Prehospital 12-lead ECG: efficacy or effectiveness?

Robert Swor, Stacey Hegerberg, Ann McHugh-McNally, Mark Goldstein, Christine C McEachin
Prehospital Emergency Care 2006, 10 (3): 374-7

INTRODUCTION: Previous literature has documented that prehospital 12-lead electrocardiography (ECG) decreases the time to reperfusion in patients with an acute ST-segment elevation myocardial infarction (STEMI).

OBJECTIVE: To compare time to ECG, time to angioplasty suite (laboratory), and time to reperfusion in emergency medical services (EMS) STEMI patients, who received care through three different processes.

METHODS: The setting was a large suburban community teaching hospital with emergency department (ED)-initiated single-page acute myocardial infarction (AMI) team activation for STEMI patients. The population was STEMI patients transported by EMS from January 2003 to October 2005. Not all EMS agencies had prehospital 12-lead ECG capability. Paramedics interpret and verbally report clinical assessment and ECG findings via radio. The AMI team is activated at the discretion of the emergency physician 1) before patient arrival to the ED based on EMS assessment, 2) after ED evaluation with EMS ECG, or 3) after ED evaluation and ED ECG. Time intervals were calculated from ED arrival. To assess the impact of interventions on performance targets, we also report the proportion of patients who arrived in laboratory within 60 minutes and reperfusion within 90 minutes of arrival. Parametric and nonparametric statistics are used for analysis.

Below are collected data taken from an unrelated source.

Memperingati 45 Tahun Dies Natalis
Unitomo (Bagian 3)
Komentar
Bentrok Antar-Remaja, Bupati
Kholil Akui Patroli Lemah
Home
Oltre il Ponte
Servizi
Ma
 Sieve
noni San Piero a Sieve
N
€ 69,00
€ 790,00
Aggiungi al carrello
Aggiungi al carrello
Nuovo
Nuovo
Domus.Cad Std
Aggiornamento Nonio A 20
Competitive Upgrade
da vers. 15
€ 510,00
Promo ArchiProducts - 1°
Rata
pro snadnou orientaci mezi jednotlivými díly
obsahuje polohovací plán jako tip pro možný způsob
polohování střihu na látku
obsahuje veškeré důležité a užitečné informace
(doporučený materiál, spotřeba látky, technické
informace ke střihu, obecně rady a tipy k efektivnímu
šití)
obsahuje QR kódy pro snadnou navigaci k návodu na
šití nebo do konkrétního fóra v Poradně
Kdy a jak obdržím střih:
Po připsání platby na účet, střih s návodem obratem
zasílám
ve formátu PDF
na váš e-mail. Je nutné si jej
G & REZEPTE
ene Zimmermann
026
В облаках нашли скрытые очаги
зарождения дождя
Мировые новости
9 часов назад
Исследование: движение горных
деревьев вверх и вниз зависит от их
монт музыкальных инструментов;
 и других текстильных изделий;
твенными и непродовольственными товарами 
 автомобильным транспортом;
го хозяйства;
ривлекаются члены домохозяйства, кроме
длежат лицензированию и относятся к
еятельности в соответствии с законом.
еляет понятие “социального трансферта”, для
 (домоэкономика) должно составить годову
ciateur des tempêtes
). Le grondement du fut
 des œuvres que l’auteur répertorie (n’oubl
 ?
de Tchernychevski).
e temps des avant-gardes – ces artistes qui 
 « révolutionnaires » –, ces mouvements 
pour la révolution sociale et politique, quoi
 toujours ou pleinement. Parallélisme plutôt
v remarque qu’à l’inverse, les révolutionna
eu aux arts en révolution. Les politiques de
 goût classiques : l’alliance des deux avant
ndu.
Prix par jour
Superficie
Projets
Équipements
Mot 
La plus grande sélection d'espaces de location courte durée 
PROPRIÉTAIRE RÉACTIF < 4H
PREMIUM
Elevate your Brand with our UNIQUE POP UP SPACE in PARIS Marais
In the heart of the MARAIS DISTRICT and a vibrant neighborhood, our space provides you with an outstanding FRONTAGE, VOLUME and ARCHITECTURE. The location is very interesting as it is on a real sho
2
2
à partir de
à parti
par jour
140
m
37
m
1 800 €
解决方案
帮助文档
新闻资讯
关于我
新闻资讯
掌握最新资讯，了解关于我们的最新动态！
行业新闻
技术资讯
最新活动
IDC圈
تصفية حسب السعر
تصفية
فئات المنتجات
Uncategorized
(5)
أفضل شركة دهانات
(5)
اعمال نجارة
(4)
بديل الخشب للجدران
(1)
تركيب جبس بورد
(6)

RESULTS: During the study period, there were 164 STEMI patients transported by EMS; mean age was 66.1 years, and 56% were male. Of these, 93 (56.7%) had an EMS ECG and 31 (33%) had AMI team activation before ED arrival. Mean time to laboratory for all patients was 49.8 +/- 34.4 minutes and time to reperfusion was 93.2 +/- 34.5 min. Patients with prearrival activation were transported to laboratory sooner (mean, 24.3 vs. 53. 4 minutes; p < 0.001) and received reperfusion sooner than all other patients (mean, 70.4 vs. 96.3 minutes; p = 0.007). More prearrival activation patients met performance targets to laboratory (96.7% vs. 73.7%; p = 0.009) and reperfusion (85.2% vs. 51.0%; p = 0.003). There was no difference in time to laboratory or to reperfusion for patients who received EMS ECG but no prearrival activation compared with those who received EMS transport alone.

CONCLUSIONS: A minority of patients with EMS ECGs had prearrival AMI team activation. EMS ECGs combined with systems that activate hospital resources, but not EMS ECGs alone, decrease time to laboratory and reperfusion.